• Vol. 37 No. 5, 383–389
  • 15 May 2008

Auricular Anthropometry of Newborns at the Singapore General Hospital



Introduction: External ear abnormalities accompany many syndromes and genetic conditions. Yet, there are currently limited Asian references and no local norms for ear measurements and definitions for “low-set ears”. The authors therefore describe ear measurements in a Singapore newborn population and seek to establish the applicability of the general accepted definition of “low-set ears” being that of “less than a third of the entire ear height being above the inter-medial canthal line”.

Materials and Methods: Babies managed by the Department of Neonatal and Developmental Medicine during a 3-week period were measured by 2 investigators using the Feingold and Bossert technique. Intra- and inter-rater reliabilities were calculated. The influence of various anthropometric factors on and their relationships with ear length (EL) and width (EW) was analysed.

Results: A total of 104 neonates (20% preterm at birth) were included in this study. Median gestation was 38 weeks (range, 32 to 42). Mean birth weight was 2910 ± 657 g.

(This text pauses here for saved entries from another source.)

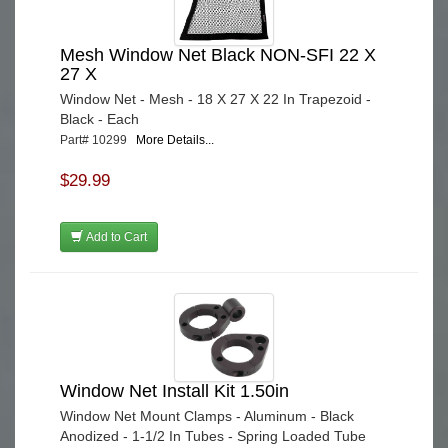
Mesh Window Net Black NON-SFI 22 X
27 X
Window Net - Mesh - 18 X 27 X 22 In Trapezoid -
Black - Each
Part# 10299
More Details...
$29.99
Add to Cart
Window Net Install Kit 1.50in
Window Net Mount Clamps - Aluminum - Black
Anodized - 1-1/2 In Tubes - Spring Loaded Tube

Mean EW and EL for term infants were 2.1 ± 0.1 cm and 3.6 ± 0.3 cm respectively, without significant differences for different-sided ears, investigators, race or gender. Mean percentage of right and left ear above the denoted line was 52 ± 9% and 47 ± 10% respectively (P = 0.000), with 3rd percentile being 33%.

Conclusions: Singaporean neonatal ears are comparable with other Asian neonates – larger than Hong Kong Chinese babies, though similar to Japanese newborns – but smaller than Caucasian neonates. The definition of “low-set ears” is consistent with the general accepted definition.

Abnormalities of the external ear are described in many syndromes and genetic conditions. Melnick et al reported an incidence of 1 in 90 births for external ear malformations and branchial sinuses and tags, with about 1 in 670 births having malformations of the pinna.